● Work task
Your transcription must include every record word for word and no pictures.

........

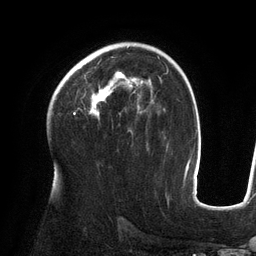
Breast MRI (dynamic contrast-enhanced), one axial slice. Position 86 of 134 along the scan axis. Cropped to one breast. Dynamic contrast-enhanced series, time point 2 of 6 at this slice position (early post-contrast). 3 T. TE 2.7 ms, TR 6.5 ms. 1.2 mm slice thickness. 256 × 256 image matrix, field of view 200 × 200 mm. Female patient.
Structures marked on this image (semi-automatically segmented with operator editing):
- enhancing-tissue mask used for the functional tumour volume (all voxels passing the contrast-enhancement thresholds inside the analysis volume; usually the tumour): bounding box (x1, y1, x2, y2) in pixels: (74, 71, 143, 119)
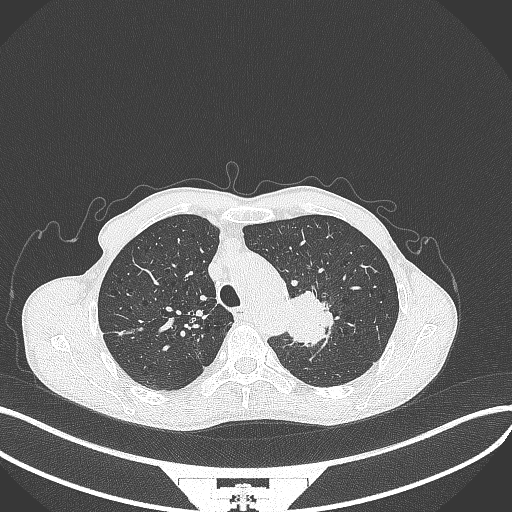
Chest CT, one axial slice; position 319 of 386 along the scan axis; reconstruction kernel B70f; 120 kVp; lung window (W 1500 / L -600 HU); 512 × 512 image matrix. Patient: male, 65 years. From the clinical record (not read from this slice): clinical TNM (as recorded): T2b N0 M0; histopathological grade: G2.
Structures marked on this image (rectangle marked by the reading radiologist):
- lung tumour (recorded histology: adenocarcinoma): bounding box [x1, y1, x2, y2] px = [287, 288, 335, 348]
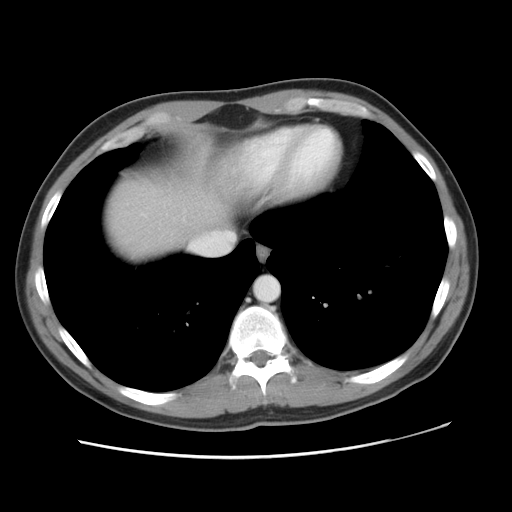
Contrast-enhanced abdominal CT, one axial slice. Slice 44 of 49 in the series (ordered by position). Reconstruction kernel STANDARD. 120 kVp. Soft-tissue window (W 400 / L 40 HU). 5 mm slice thickness. 512 × 512 image matrix. Case-level facts recorded for this patient, not image findings: patient: male, age 41 years at operation; diagnosis: colorectal cancer liver metastases, imaged before liver resection; multiple liver metastases: yes.
Annotated regions visible in this slice (manually delineated by an expert):
- liver: bounding box (x1, y1, x2, y2) in pixels: (105, 152, 227, 262)
- planned liver remnant (the part of the liver to remain after resection): (124, 152, 227, 233)
- portal vein (with intrahepatic branches): (214, 231, 216, 233)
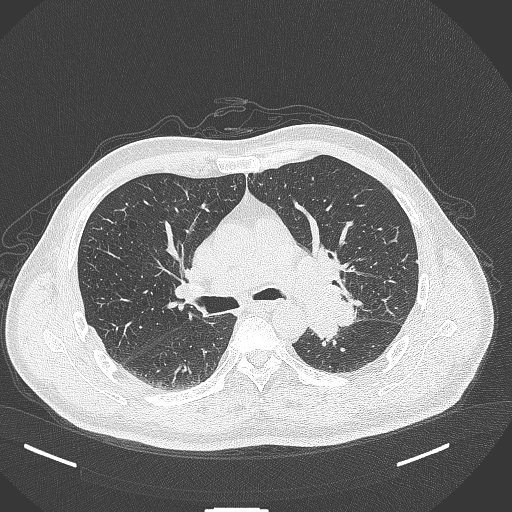
Chest CT, one axial slice; position 256 of 429 along the scan axis; reconstruction kernel B70f; 120 kVp; lung window (W 1500 / L -600 HU); 512 × 512 image matrix, field of view 400 × 400 mm. Male patient, age 55 years. From the clinical record (not read from this slice): clinical TNM (as recorded): T3 N0 M1c; histopathological grade: G3.
Structures marked on this image (rectangle marked by the reading radiologist):
- lung tumour (recorded histology: adenocarcinoma): bounding box (x1, y1, x2, y2) in pixels: (301, 286, 361, 346)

........

● Solved problem
Breast MRI (dynamic contrast-enhanced), one axial slice. Position 86 of 134 along the scan axis. Cropped to one breast. Dynamic contrast-enhanced series, time point 2 of 6 at this slice position (early post-contrast). 3 T. TE 2.7 ms, TR 6.5 ms. 1.2 mm slice thickness. 256 × 256 image matrix, field of view 200 × 200 mm. Female patient.
Structures marked on this image (semi-automatically segmented with operator editing):
- enhancing-tissue mask used for the functional tumour volume (all voxels passing the contrast-enhancement thresholds inside the analysis volume; usually the tumour): bounding box (x1, y1, x2, y2) in pixels: (74, 71, 143, 119)
Chest CT, one axial slice; position 319 of 386 along the scan axis; reconstruction kernel B70f; 120 kVp; lung window (W 1500 / L -600 HU); 512 × 512 image matrix. Patient: male, 65 years. From the clinical record (not read from this slice): clinical TNM (as recorded): T2b N0 M0; histopathological grade: G2.
Structures marked on this image (rectangle marked by the reading radiologist):
- lung tumour (recorded histology: adenocarcinoma): bounding box [x1, y1, x2, y2] px = [287, 288, 335, 348]
Contrast-enhanced abdominal CT, one axial slice. Slice 44 of 49 in the series (ordered by position). Reconstruction kernel STANDARD. 120 kVp. Soft-tissue window (W 400 / L 40 HU). 5 mm slice thickness. 512 × 512 image matrix. Case-level facts recorded for this patient, not image findings: patient: male, age 41 years at operation; diagnosis: colorectal cancer liver metastases, imaged before liver resection; multiple liver metastases: yes.
Annotated regions visible in this slice (manually delineated by an expert):
- liver: bounding box (x1, y1, x2, y2) in pixels: (105, 152, 227, 262)
- planned liver remnant (the part of the liver to remain after resection): (124, 152, 227, 233)
- portal vein (with intrahepatic branches): (214, 231, 216, 233)
Chest CT, one axial slice; position 256 of 429 along the scan axis; reconstruction kernel B70f; 120 kVp; lung window (W 1500 / L -600 HU); 512 × 512 image matrix, field of view 400 × 400 mm. Male patient, age 55 years. From the clinical record (not read from this slice): clinical TNM (as recorded): T3 N0 M1c; histopathological grade: G3.
Structures marked on this image (rectangle marked by the reading radiologist):
- lung tumour (recorded histology: adenocarcinoma): bounding box (x1, y1, x2, y2) in pixels: (301, 286, 361, 346)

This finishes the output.